鶏卵アレルギー診断、新しい検査法の応用研究 国立成育医療研究センターと徳島大学
負担少ない安全な診断に期待
国立成育医療研究センター(東京都世田谷区)は6月24日、アレルギーセンターの大矢幸弘センター長、免疫アレルギー・感染研究部の松本健治部長、徳島大学先端酵素学研究所・生態防御病態代謝研究分野の木戸博教授らのグループが、鶏卵アレルギーを診断する新しい検査法の応用研究を行なったと発表した。
鶏卵アレルギー患者のほとんどは、卵の成分の一つであるオボムコイドに対する(抗原特異的)IgE抗体を持っており、経口摂取したオボムコイドと、オボムコイド特異的IgE抗体が結合することで、食物アレルギーの症状が引き起こされる。
鶏卵アレルギーの確定診断には、実際に食べて症状をみる食物経口負荷試験が必要だが、試験時にアナフィラキシーを含むアレルギー症状が出ることが患者にとって大きな負担となっている。
現在のオボムコイド特異的IgE抗体価のみを測定する方法では、抗体価が非常に高い子どもは鶏卵アレルギーがあることが、ある程度の確率で予測できるが、抗体価が低い子どもは卵白の経口摂取でアレルギー症状が出るかどうかを試さなくてはならないため、子どもにとって負担の少ない、アレルギー診断のための検査法の開発が求められている。
徳島大学先端酵素学研究所の木戸博教授らのグループは、高密度集積カルボキシル化プロテイン(DCP)チップを用いた特異的IgE抗体の抗原親和性測定の技術を世界で初めて開発し、応用研究を実施しており、この技術を用いて、IgE抗体価の低い子どもの鶏卵アレルギーの発症と、オボムコイド特異IgE抗体の抗原親和性との間にどのような関係性があるのかを研究し、鶏卵アレルギーの診断精度の向上を目指した。
研究では、国立成育医療研究センターで食物経口負荷試験を行なった子どもの中で、IgE抗体価が低い子どもを対象にIgE抗体の抗原親和性(IgE抗体がアレルギーを引き起こす物質と結びつこうとする力)を徳島大学で調べた結果、食物経口負荷試験でアレルギー症状を示した子どもは、症状を示さなかった子どもに比べてIgE抗体の抗原親和性が高いことが分かった。さらにIgE抗体価と、IgE抗体の抗原親和性の両方を検査で見ていけば、食物経口負荷試験を行なう場合と、ほぼ同じ精度でアレルギー診断ができることも発見した。
この成果論文は、アメリカのアレルギー・喘息・免疫学会が発行している『The Journal of Allergy and Clinical Immunology: In Practice』の電子版で4月に報告された。

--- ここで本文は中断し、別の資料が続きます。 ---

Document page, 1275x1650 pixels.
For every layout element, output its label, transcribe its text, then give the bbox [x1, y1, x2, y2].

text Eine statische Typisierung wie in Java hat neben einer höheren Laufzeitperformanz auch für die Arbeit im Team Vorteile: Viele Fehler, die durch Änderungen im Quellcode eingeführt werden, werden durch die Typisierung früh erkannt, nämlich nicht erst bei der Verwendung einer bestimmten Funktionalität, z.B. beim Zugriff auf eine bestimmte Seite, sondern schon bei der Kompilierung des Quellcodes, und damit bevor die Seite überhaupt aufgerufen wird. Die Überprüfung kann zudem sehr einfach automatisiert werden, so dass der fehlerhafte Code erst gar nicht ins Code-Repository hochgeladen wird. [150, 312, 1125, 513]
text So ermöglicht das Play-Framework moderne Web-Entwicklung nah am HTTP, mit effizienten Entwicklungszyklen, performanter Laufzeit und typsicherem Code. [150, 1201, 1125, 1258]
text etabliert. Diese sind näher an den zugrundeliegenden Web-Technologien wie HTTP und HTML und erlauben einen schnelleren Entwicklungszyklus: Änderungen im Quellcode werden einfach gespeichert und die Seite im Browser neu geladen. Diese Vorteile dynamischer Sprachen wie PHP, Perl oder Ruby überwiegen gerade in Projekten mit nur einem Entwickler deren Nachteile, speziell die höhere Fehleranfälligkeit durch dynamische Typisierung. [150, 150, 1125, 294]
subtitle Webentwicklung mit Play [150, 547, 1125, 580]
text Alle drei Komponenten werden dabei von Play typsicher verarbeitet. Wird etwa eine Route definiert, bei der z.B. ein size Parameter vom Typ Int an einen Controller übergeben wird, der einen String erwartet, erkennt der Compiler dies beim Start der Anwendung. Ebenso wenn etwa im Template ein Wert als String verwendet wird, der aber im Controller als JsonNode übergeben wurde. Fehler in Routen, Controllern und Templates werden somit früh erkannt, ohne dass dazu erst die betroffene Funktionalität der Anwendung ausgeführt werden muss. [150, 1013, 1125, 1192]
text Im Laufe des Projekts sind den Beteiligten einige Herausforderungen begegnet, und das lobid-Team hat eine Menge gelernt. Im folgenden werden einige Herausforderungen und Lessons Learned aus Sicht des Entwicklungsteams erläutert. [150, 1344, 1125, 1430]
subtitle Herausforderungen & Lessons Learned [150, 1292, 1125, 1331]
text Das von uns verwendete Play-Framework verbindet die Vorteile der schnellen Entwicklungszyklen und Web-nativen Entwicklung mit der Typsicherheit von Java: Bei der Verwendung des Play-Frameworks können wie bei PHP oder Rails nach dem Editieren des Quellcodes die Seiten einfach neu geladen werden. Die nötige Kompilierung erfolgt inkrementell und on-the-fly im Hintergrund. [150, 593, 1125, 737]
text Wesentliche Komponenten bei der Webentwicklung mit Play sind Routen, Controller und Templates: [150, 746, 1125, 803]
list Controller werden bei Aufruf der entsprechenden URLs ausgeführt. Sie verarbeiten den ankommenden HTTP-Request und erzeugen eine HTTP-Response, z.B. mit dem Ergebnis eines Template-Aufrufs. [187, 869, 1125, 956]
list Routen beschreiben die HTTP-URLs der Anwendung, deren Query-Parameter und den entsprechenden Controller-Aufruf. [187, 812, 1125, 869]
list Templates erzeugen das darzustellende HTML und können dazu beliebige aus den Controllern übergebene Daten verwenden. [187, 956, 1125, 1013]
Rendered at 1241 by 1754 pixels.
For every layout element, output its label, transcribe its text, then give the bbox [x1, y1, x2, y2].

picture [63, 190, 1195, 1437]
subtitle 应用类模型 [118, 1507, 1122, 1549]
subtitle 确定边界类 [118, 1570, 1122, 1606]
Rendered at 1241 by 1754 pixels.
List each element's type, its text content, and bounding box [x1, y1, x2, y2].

今回の研究成果のポイントは、鶏卵アレルギーの発症には、血中のIgE抗体(アレルギー物質に結合するたんぱく質)の〝量〟と〝質〟(IgE抗体がアレルギー物質と結びつこうとする力)の2つが関係していることが明らかになったことで、研究グループでは「これまでの特異的IgE抗体価測定に追加して、DCP法による特異的IgE抗体の抗原親和性を測定する方法を組みわせることで、食物経口負荷試験とほぼ同じ診断精度で鶏卵アレルギー診断ができることが期待される。今後、この研究が進めば、鶏卵に対するアレルギー診断時の負担を軽減し、より安全に診断できると考えられる」などとコメントしている。